Convolution has two implementations in Python, one is convolution torch.nn.Conv2d (), one is torch.nn.functional . conv2d (), these two methods are essentially convolution operations, and the input requirements are the same. The first thing you need to input is a convolution operation torch.autograd.Variable The type and size of () are (batch, channel, H. Where batch represents the number of input batch data and channel represents the number of input channels.
Generally, a color image is 3, and the gray image is 1. However, the number of channels in the convolution network process is relatively large, and there will be dozens to hundreds of channels. H and W denote the height and width of the input image. For example, if a batch has 32 images, each image has three channels, and the height and width are 50 and 100 respectively, then the input size is (32, 3, 50100).

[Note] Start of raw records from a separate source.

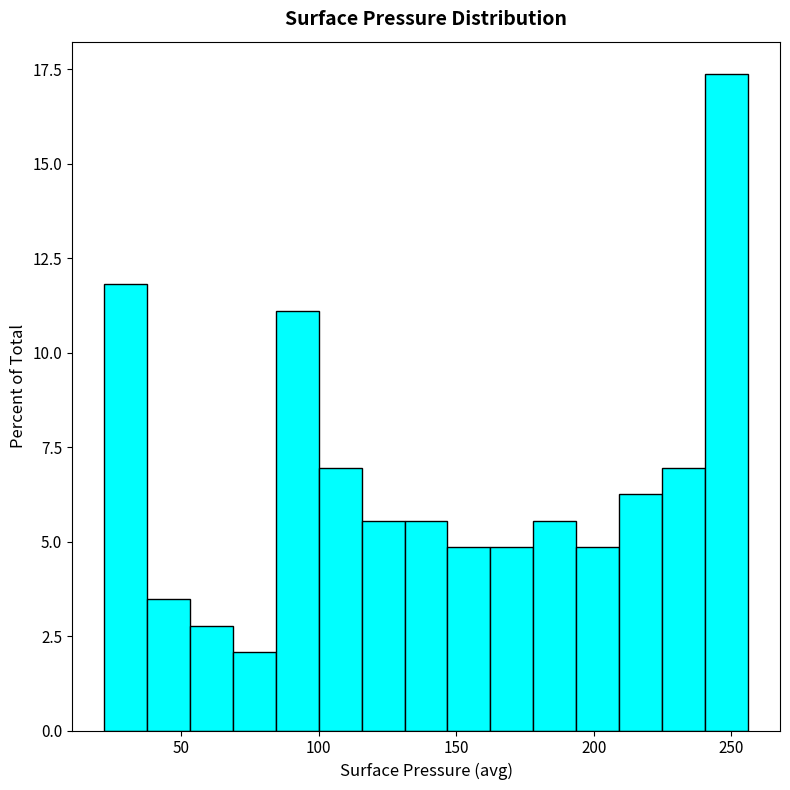

Read against the x-axis, roughly where is the centre of the tallest bar?

250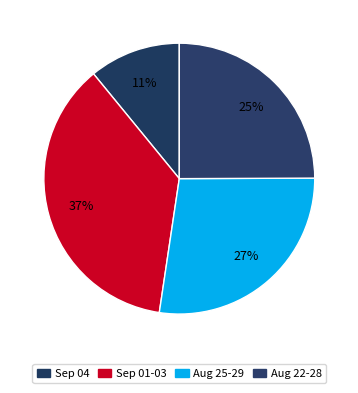

Count the number of slices in the pie.

4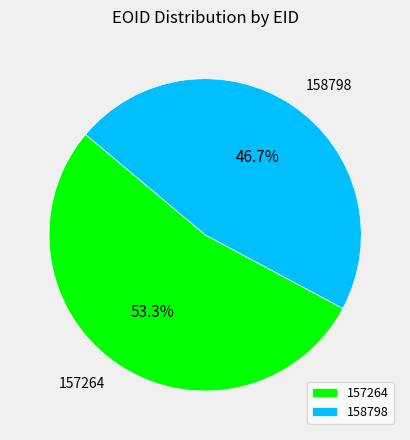

Combined, do 158798 and 157264 account for over 50%?

Yes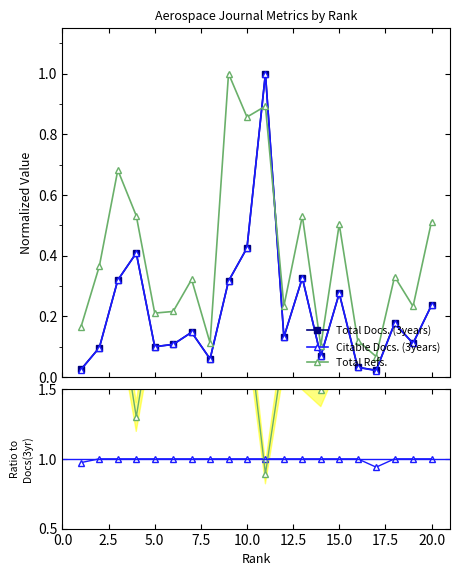

How many data points does each series have?

20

The following code is the implementation of convolution execution able edge detection operator:
import torch import numpy as np from torch import nn from PIL import Image from torch.autograd import Variable import torch.nn.functional as F def nn_conv2d(im): #Use nn.Conv2d Define convolution operations conv_op = nn.Conv2d(1, 1, 3, bias=False) #Define Sobel operator parameters sobel_kernel = np.array([[-1, -1, -1], [-1, 8, -1], [-1, -1, -1]], dtype='float32') #Transform Sobel operator into convolution kernel of adaptive convolution operation sobel_kernel = sobel_kernel.reshape((1, 1, 3, 3)) #Assigning convolution kernels to convolution operations conv_op.weight.data = torch.from_numpy(sobel_kernel) #Convolute the image edge_detect = conv_op(Variable(im)) #Convert output to picture format edge_detect = edge_detect.squeeze().detach().numpy() return edge_detect def functional_conv2d(im): sobel_kernel = np.array([[-1, -1, -1], [-1, 8, -1], [-1, -1, -1]], dtype='float32') # sobel_kernel = sobel_kernel.reshape((1, 1, 3, 3)) weight = Variable(torch.from_numpy(sobel_kernel)) edge_detect = F.conv2d(Variable(im), weight) edge_detect = edge_detect.squeeze().detach().numpy() return edge_detect def main(): #Read in a picture and convert it to grayscale im = Image.open('./cat.jpg').convert('L') #Convert image data to matrix im = np.array(im, dtype='float32') #The image matrix is transformed into a torch tensor, and the convolution input is adapted im = torch.from_numpy(im.reshape((1, 1, im.shape, im.shape))) #Edge detection operation # edge_detect = nn_conv2d(im) edge_detect = functional_conv2d(im) #Converting array data to image im = Image.fromarray(edge_detect) #Image data is converted to gray mode im = im.convert('L') #Save picture im.save('edge.jpg', quality=95) if __name__ == "__main__": main()
Original picture: cat.jpg
Results picture: edge.jpg
The above detailed explanation of convolution operation of Sobel operator implemented by Python is the whole content shared by Xiaobian. I hope it can give you a reference and support developer.